I would request to go the website and right click on the webpage, click on ‘inspect’ to explore the html code of the webpage.
url = 'https://deliveroo.co.uk/'
results = requests.get(url)
In layman terms, you will be asking the server (with the link you provide) to extract the data from the whole static website page.
If you want you can explore what data you received after requesting from the website.
You can see from above output that we are getting the whole data with HTML data tags and various links.
Now to acess the data we obtained we use BeautifulSoup to parse HTML and then access and extract the data with the developer functions.
soup = bs.BeautifulSoup(results.content, "html.parser)
Here comes the pivotal step. I used to find intially trying to understand which html tag i needed to extract the data.
My goal is to extract all the different menus available on the website form a dataframe later. As simple as it sounds.
- First is to inspect the page a find the right HTML tag under which we can see the desired list.
- Found that all the list under the a common class with ‘span’ tag.
menu = soup.find_all('span',class_ = 'HomepageFeaturedCollectionTile-dca78627621916a1')
The above will list-out all the tags with class name as mentioned.
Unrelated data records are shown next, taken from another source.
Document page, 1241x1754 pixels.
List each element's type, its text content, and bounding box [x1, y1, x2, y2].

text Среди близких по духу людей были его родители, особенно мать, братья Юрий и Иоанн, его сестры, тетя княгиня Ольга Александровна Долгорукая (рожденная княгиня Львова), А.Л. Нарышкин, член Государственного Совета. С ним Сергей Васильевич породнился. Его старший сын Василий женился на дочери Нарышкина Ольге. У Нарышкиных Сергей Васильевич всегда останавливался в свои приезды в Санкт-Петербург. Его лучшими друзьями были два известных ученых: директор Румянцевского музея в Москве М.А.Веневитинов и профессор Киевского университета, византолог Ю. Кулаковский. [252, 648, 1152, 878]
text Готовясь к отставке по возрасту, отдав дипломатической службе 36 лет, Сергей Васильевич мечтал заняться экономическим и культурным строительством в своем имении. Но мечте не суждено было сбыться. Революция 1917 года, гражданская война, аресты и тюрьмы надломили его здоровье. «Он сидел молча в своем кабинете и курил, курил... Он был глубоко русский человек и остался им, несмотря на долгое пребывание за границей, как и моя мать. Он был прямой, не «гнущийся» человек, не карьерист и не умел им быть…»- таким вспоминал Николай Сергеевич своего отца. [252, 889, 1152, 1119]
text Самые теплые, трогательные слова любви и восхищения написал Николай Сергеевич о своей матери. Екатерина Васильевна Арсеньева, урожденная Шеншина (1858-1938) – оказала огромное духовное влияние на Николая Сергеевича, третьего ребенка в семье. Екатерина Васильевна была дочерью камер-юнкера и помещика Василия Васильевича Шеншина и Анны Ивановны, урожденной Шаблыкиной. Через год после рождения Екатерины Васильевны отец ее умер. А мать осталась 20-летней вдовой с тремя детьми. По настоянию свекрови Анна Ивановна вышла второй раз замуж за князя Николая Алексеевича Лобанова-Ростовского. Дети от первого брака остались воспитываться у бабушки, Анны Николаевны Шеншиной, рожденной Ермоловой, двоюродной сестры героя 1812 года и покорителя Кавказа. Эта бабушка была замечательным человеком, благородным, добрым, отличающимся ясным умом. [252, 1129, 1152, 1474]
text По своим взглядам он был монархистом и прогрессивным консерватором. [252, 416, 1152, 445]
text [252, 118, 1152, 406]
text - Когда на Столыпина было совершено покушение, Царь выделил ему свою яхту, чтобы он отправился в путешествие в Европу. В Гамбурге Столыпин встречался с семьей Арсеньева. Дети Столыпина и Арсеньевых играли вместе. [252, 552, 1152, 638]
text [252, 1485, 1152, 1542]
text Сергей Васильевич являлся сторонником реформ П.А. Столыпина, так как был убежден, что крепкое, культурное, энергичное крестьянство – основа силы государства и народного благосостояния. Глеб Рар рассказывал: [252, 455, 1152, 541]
From the above output the next step is to extract only the text from without the html tags.
list_of_menu = []
[list_of_menu.append(types.text) for typesin menu]
print(list_of_menu)
So, i will be getting a list of menu types available in deliveroo.
Now if you want have in dataframe format.
df = pd.DataFrame(list_of_menu)
df.columns = ['Menu_items']
print(df)
That’s it! The list may not be useful, but the steps remain the same for any type of data you want to extract from static webpages.
Now if you want to acess with entering and clicking the cookies automatically, we can use Selenieum package.(That’s a topic for another Article)
Hope you were available to find this hands-on-tutorial useful and do feel free to comment if you didn’t understand.